EXERCISE DESCRIPTION – Count the lines in the data below that contain the string "техники", and reply with that number only.
+++ INFORMATION +++
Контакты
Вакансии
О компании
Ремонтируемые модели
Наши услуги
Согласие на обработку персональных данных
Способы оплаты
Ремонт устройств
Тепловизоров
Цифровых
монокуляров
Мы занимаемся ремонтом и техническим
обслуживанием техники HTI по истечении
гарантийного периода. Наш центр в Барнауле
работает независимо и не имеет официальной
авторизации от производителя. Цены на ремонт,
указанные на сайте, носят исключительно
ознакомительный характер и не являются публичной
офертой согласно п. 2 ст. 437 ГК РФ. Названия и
+++
+++ INFORMATION +++
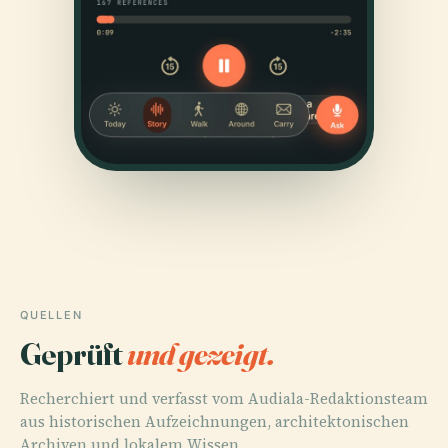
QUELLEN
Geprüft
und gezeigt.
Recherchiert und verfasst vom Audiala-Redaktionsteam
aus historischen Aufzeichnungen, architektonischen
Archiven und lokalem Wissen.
+++
RESPONSE BOX – 1